WASHINGTON (CBS DC) — The U.S. House of Representatives and the Senate have reported for full, 5-day work weeks 258 times – or 13.5 percent of the 1,917 weeks Congress has been in session since Jan. 1, 1978.
A data analysis from the Library of Congress’ official records conducted by The Washington Post finds that “your likely stereotype about the amount of time Congress spends doing the people’s work is probably about right,” with both chambers of Congress working less than half of all weekdays since 1978.
The Post’s congressional analysis shows that of the 13,000-plus days since Jan. 1, 1978, both chambers of Congress have been in session at a concurrent time for about 4,700 of them – or about one-third of the total time.
The Senate has recorded more overall workdays than their House counterparts, with the Senate in session about 42 percent of the time since 1978, while the House was in session just 39 percent of the time.

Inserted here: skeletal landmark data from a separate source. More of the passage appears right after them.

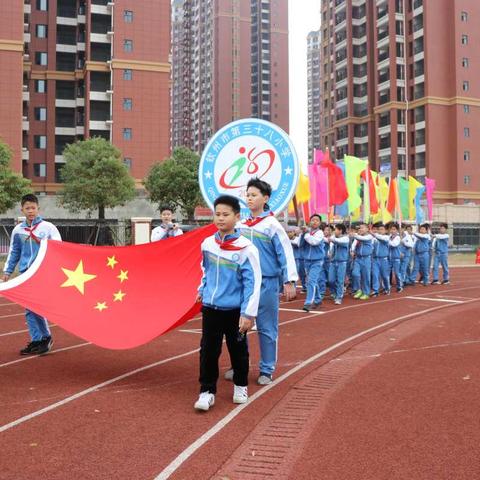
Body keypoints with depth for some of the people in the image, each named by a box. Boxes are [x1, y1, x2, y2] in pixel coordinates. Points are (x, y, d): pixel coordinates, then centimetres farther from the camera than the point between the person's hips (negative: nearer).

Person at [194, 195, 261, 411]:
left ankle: (240, 386, 32)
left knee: (238, 350, 12)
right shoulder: (207, 243, -1)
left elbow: (253, 282, -15)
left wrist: (249, 313, -16)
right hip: (210, 307, 3)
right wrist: (202, 290, 23)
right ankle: (207, 391, 15)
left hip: (235, 310, -3)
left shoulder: (246, 248, -15)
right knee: (208, 350, 3)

The Senate has worked a full week – a true Monday-Friday – 601 times of the 1,917 weeks since 1978. Meanwhile, the House, has only reported for a full work week 362 times, or about 18 percent of the time.
As far as weeks in which both the House and the Senate did full, 5-day work weeks: 258 times, or 13.5 percent. Last month, another congressional figure hovered at about 14 percent – its overall approval rating from Americans, according to a Sept. 8 Gallup poll.
The Post notes that the primary reasons for such minimal full workweeks is the fact that Congress “takes a lot of time off from legislating,” and are typically not in Washington at all. In addition, both Chambers love to take Fridays off of work. Since 1978, both chambers have been in session together on Fridays less than one-quarter of the time.
Historically, Octobers have been one of the most productive in congressional history – but not during election years.
The longest stretch in which both chambers of Congress were in session together was 13 days, ending on Oct. 12, 1990. The longest stretch that one of the chambers worked was the 31 days, occurring during the Clinton administration shutdown.